Un SMIG déphasé face à la réalité économique
Depuis 2018, le Salaire Minimum Interprofessionnel Garanti (SMIG) en République Démocratique du Congo (RDC) est fixé à 5 USD par jour, équivalent à environ 7 075 FC. Lors de la 24ᵉ réunion du Conseil des ministres, le ministre du Travail et de l’Emploi, Ephraim Akwakwa, a souligné l’urgence d’un ajustement de ce montant. Ce dernier ne reflète plus les réalités économiques actuelles.
L’inflation galopante et la dévaluation de la monnaie nationale ont considérablement réduit le pouvoir d’achat des travailleurs.Pour remédier à cette situation, une commission tripartite a été mise en place le 8 octobre 2024, réunissant des représentants du gouvernement, des employeurs et des travailleurs. Cette commission a reconnu à l’unanimité la nécessité d’un ajustement du SMIG.
Akwakwa a avancé plusieurs options : une augmentation linéaire de 3 % jusqu’en 2024, l’indexation du SMIG aux taux actuels, ou une révision fondée sur le panier de la ménagère et l’indice de consommation. Cependant, les organisations syndicales ont demandé un délai de trois semaines pour formuler une proposition consensuelle, révélant la complexité des négociations.

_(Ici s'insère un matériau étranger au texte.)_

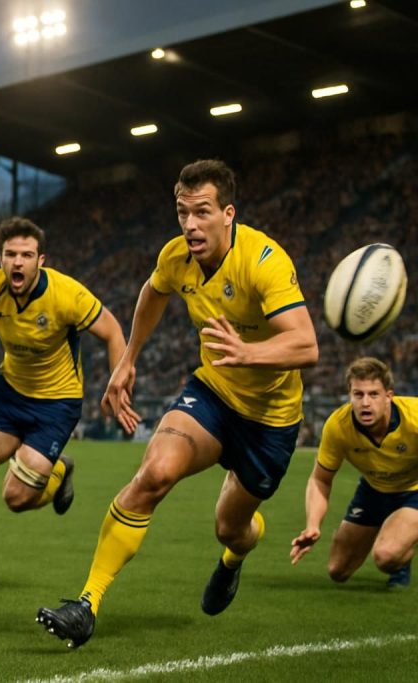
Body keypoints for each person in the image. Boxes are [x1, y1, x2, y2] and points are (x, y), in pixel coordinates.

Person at [37, 159, 319, 648]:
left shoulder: (265, 261)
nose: (190, 224)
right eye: (182, 212)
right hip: (212, 395)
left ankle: (232, 562)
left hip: (270, 422)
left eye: (202, 212)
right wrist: (127, 359)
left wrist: (249, 352)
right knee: (154, 473)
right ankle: (87, 604)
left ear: (228, 213)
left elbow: (306, 345)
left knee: (231, 528)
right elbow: (153, 292)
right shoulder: (176, 257)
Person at [0, 216, 130, 589]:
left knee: (16, 498)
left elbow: (113, 332)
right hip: (9, 393)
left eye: (26, 254)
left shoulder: (68, 295)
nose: (18, 262)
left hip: (57, 402)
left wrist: (117, 382)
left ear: (41, 260)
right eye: (10, 254)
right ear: (0, 259)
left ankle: (58, 471)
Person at [290, 357, 417, 588]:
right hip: (373, 490)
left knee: (386, 556)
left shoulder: (415, 417)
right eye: (358, 395)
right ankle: (394, 533)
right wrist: (313, 525)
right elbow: (320, 479)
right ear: (349, 395)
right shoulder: (338, 426)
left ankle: (402, 557)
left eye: (373, 394)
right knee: (337, 571)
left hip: (413, 491)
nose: (365, 403)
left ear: (389, 396)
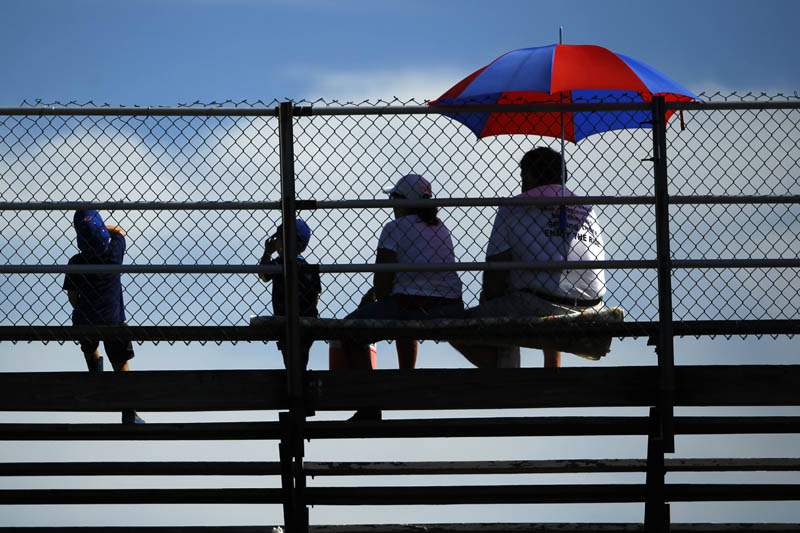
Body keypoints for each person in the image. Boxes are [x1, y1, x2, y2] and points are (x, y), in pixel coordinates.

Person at [452, 147, 607, 369]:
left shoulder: (513, 208)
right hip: (592, 305)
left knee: (455, 325)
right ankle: (552, 366)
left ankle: (506, 368)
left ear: (529, 176)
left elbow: (495, 274)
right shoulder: (587, 208)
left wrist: (489, 299)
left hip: (540, 303)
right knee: (546, 281)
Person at [342, 173, 464, 420]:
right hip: (450, 305)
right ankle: (406, 378)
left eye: (395, 198)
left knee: (350, 330)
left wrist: (377, 296)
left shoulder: (394, 228)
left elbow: (384, 282)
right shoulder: (441, 228)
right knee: (403, 308)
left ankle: (369, 404)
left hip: (412, 304)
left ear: (404, 202)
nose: (392, 204)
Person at [63, 210, 144, 425]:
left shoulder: (75, 262)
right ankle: (129, 411)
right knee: (121, 363)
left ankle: (94, 366)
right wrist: (102, 227)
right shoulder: (114, 252)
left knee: (88, 344)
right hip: (113, 320)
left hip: (85, 320)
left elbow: (72, 296)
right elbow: (120, 231)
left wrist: (82, 308)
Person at [258, 218, 321, 370]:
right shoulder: (310, 269)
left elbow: (264, 274)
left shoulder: (280, 263)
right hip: (308, 321)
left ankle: (295, 382)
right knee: (300, 359)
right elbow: (316, 295)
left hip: (284, 319)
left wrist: (267, 252)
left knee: (291, 361)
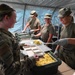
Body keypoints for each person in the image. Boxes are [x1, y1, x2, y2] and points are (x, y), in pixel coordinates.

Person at [0, 4, 35, 75]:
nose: (16, 21)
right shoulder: (3, 40)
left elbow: (10, 45)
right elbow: (10, 70)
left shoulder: (5, 33)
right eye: (14, 18)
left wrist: (19, 45)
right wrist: (31, 60)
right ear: (6, 18)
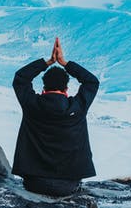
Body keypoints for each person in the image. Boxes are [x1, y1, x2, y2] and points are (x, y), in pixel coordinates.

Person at [11, 37, 99, 197]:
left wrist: (48, 62)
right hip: (68, 186)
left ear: (44, 87)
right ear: (66, 88)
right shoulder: (77, 108)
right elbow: (91, 82)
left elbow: (21, 78)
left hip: (34, 184)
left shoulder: (31, 105)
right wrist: (65, 63)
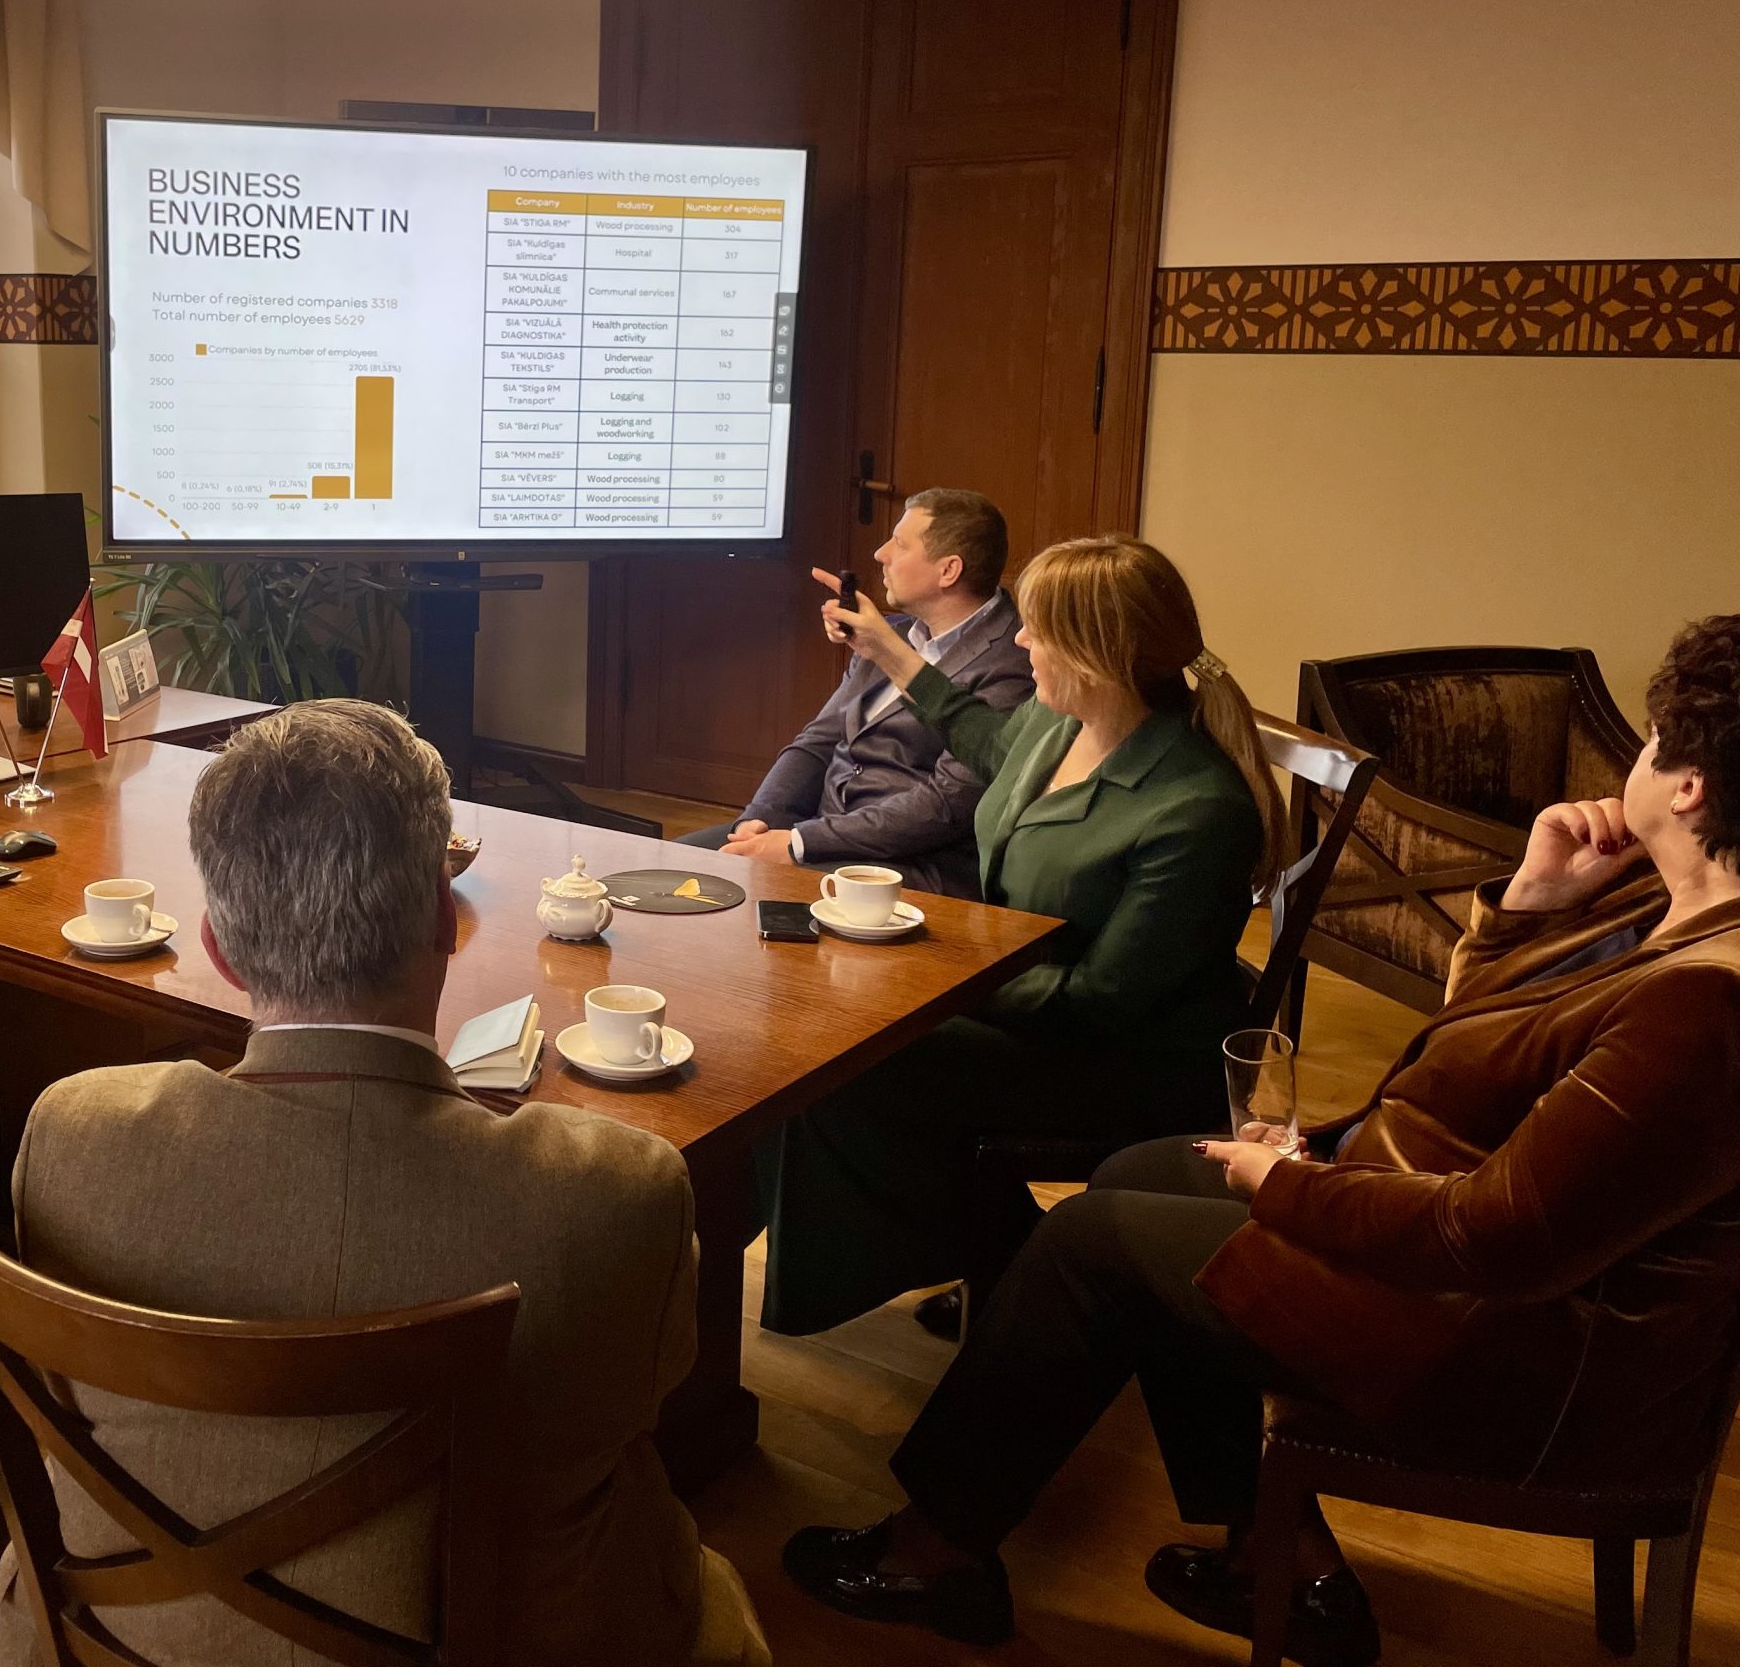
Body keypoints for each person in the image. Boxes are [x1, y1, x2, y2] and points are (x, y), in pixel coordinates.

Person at [782, 615, 1740, 1664]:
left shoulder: (1704, 1008)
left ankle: (936, 1550)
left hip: (1521, 1355)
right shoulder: (1654, 902)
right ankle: (1280, 1556)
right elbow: (1467, 1056)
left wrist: (1286, 1184)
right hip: (1453, 1238)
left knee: (1097, 1245)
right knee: (1140, 1174)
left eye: (1651, 740)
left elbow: (1494, 1241)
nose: (1633, 757)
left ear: (1689, 788)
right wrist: (1524, 906)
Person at [8, 699, 769, 1667]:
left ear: (218, 951)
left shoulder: (70, 1141)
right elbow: (644, 1400)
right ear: (446, 923)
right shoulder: (616, 1199)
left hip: (125, 1641)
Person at [756, 533, 1288, 1340]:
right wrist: (887, 649)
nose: (1020, 639)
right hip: (1028, 1003)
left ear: (1096, 655)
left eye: (1038, 628)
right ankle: (991, 1248)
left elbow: (1098, 1004)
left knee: (848, 1065)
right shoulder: (1056, 722)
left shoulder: (1196, 811)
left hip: (1120, 1061)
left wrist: (929, 972)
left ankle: (1005, 1251)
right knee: (823, 1035)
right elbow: (979, 733)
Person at [684, 487, 1034, 893]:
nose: (881, 554)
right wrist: (761, 816)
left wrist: (800, 843)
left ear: (948, 571)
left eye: (899, 544)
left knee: (735, 895)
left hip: (908, 864)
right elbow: (817, 741)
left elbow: (944, 806)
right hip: (820, 834)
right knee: (670, 866)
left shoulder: (1012, 662)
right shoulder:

Le décret n°18/017 du 22 mai 2018, qui fixe le SMIG, est désormais jugé obsolète. Les syndicats, tels que l’intersyndical national du Congo, plaident pour une renégociation de ce montant, inadapté aux réalités économiques où l’inflation et le faible pouvoir d’achat ne cessent d’aggraver les conditions de vie des travailleurs.
La précarité salariale dans la fonction publique
La situation des fonctionnaires en RDC est alarmante. Les salaires, souvent plafonnés à 300 000 FC, ne tiennent pas compte des différentes responsabilités. Ce manque de distinction, associé à une prise en charge insuffisante, notamment en matière de soins médicaux, alimente un mécontentement croissant parmi les agents publics.
Les récentes augmentations salariales annoncées par le Vice-premier ministre Jean-Pierre Lihau Ebua, de 30 % à la fin avril 2022 et de 45 % en juillet 2022, sont jugées dérisoires par de nombreux économistes. Noël Tshiani, un économiste de renom, critique ces hausses, les qualifiant d’insuffisantes sans une mise en place d’un Salaire Minimum Garanti Indexé (SMIGI) qui assurerait un pouvoir d’achat juste. Il appelle à des réformes économiques profondes pour soulager la situation salariale des fonctionnaires.
La grève des médecins, qui exigent des salaires dignes, met en exergue l’ampleur de la crise salariale dans le secteur public. Les agents du ministère de Développement Rural souffrent également, devant assumer leurs propres frais de transport depuis la suspension des financements par l’Inspection générale des finances (IGF), ce qui témoigne encore une fois de la précarité de leur situation.
Vers une politique salariale équitable
Face à cette crise, la Synergie des organisations syndicales et sociales en RDC réclame une politique salariale juste et cohérente. Henri-Paul Kana Kana, représentant du syndicat Transparence justice sociale, a souligné l’importance d’inclure des propositions concernant le SMIG et les barèmes pour toutes les catégories professionnelles des agents publics. Il est crucial que le gouvernement tienne compte des revendications des travailleurs pour éviter une dégradation supplémentaire des conditions de vie.
La nécessité d’une redistribution équitable des richesses nationales est également clairement évoquée par des figures comme Noël K. Tshiani, qui plaide pour un salaire minimum garanti de 1 000 USD par mois pour tous les travailleurs, qu’ils soient fonctionnaires ou issus du secteur privé. Cette initiative vise à créer une grille salariale juste et transparente, afin de diminuer les frustrations face aux salaires jugés excessifs des députés et de leurs assistants.
La question de la précarité salariale en RDC se pose avec urgence. Les discussions autour de l’ajustement du SMIG et des conditions de travail des fonctionnaires requièrent une attention sérieuse. Les réformes doivent s’accompagner d’une volonté politique forte pour éviter une aggravation de la situation et offrir un avenir meilleur aux travailleurs congolais.